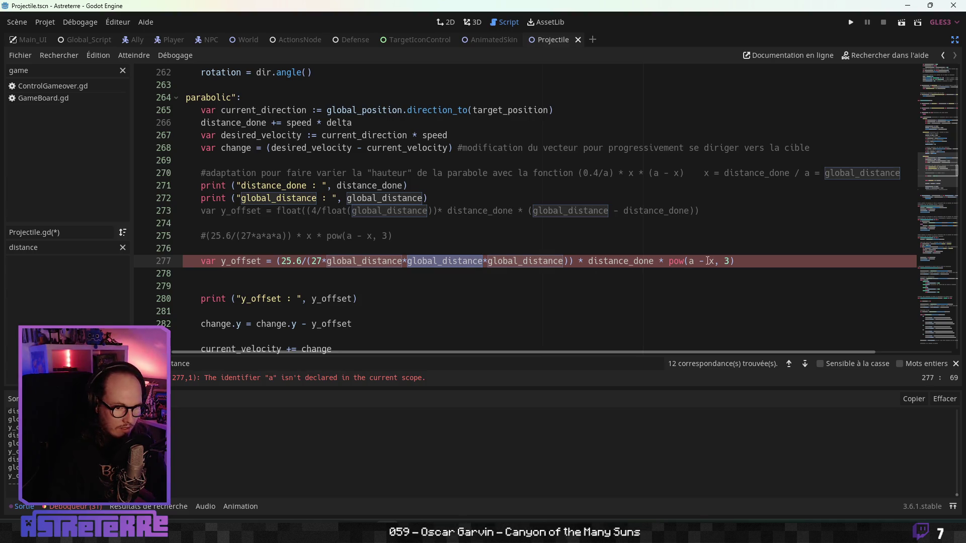
pyautogui.doubleClick(693, 261)
pyautogui.write('global_distance')
pyautogui.doubleClick(629, 261)
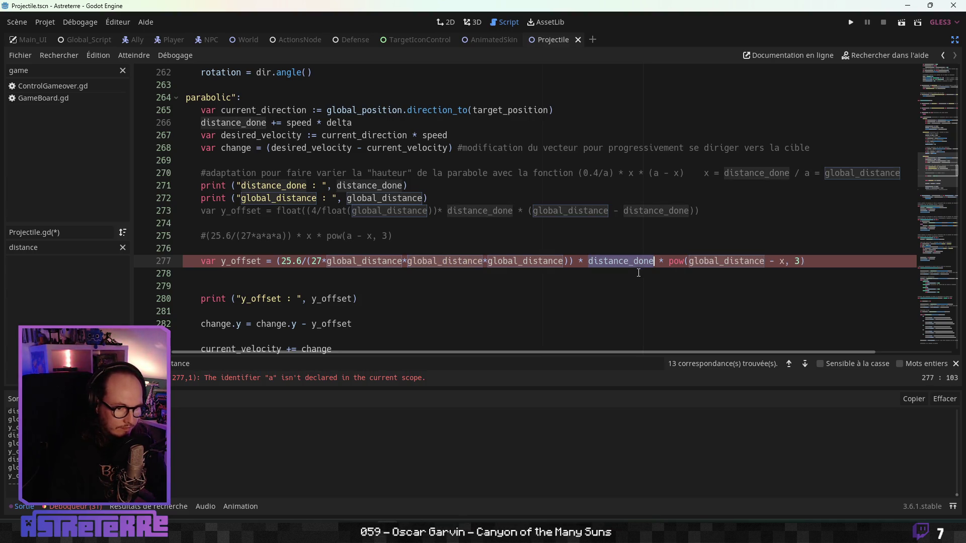
pyautogui.doubleClick(785, 261)
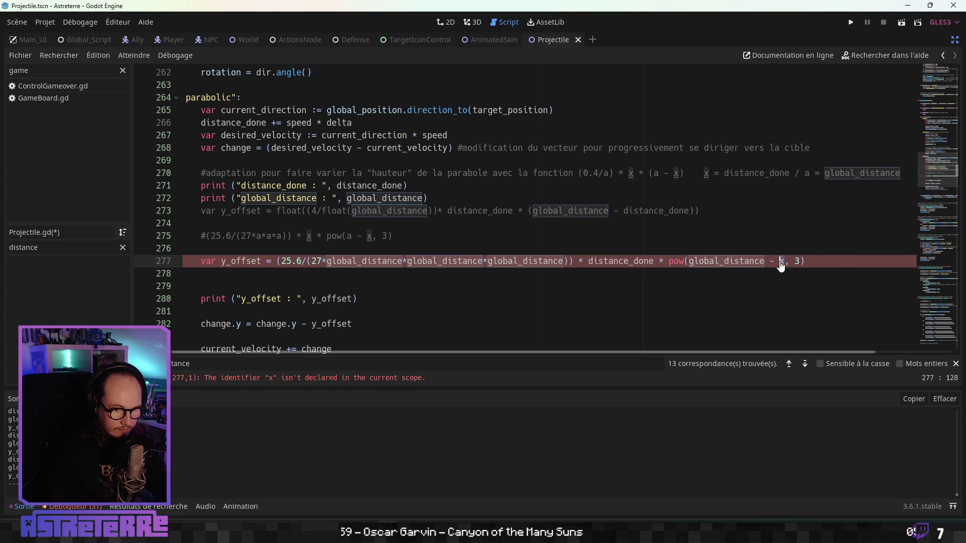
pyautogui.press('ctrl+v')
pyautogui.click(581, 280)
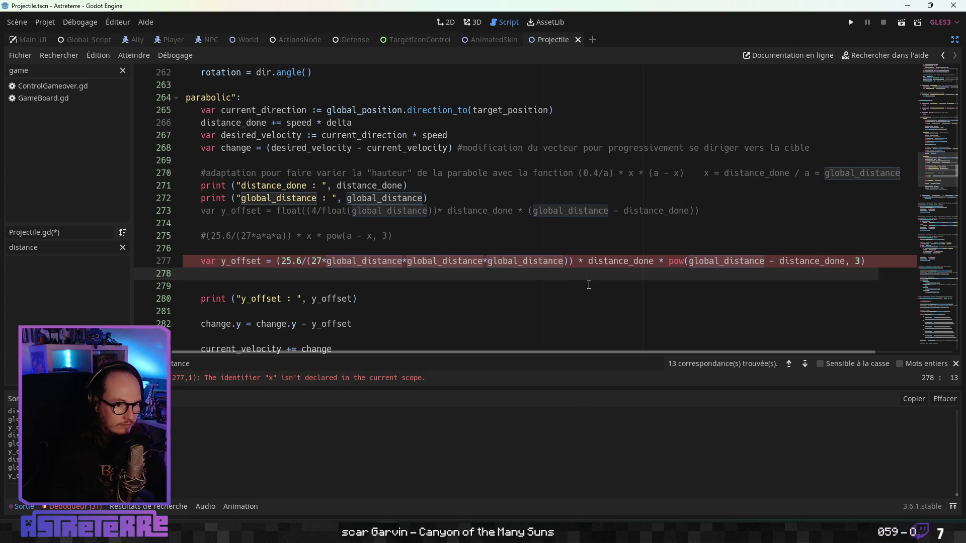
pyautogui.hscroll(-2, 317, 347)
pyautogui.click(309, 298)
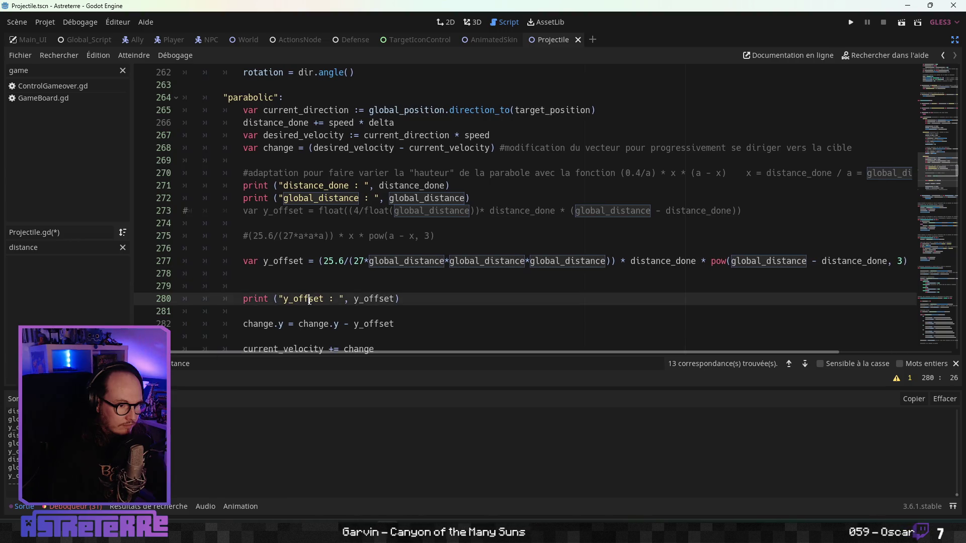
pyautogui.click(371, 261)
::::
Beginning at the line that contains "pyautogui.doubleClick(785, 261)" and ending at the last line of the data, return each line exactly; no picture belongs in the copy.

-- Response box --
pyautogui.doubleClick(785, 261)
pyautogui.press('ctrl+v')
pyautogui.click(581, 280)
pyautogui.hscroll(-2, 317, 347)
pyautogui.click(309, 298)
pyautogui.click(371, 261)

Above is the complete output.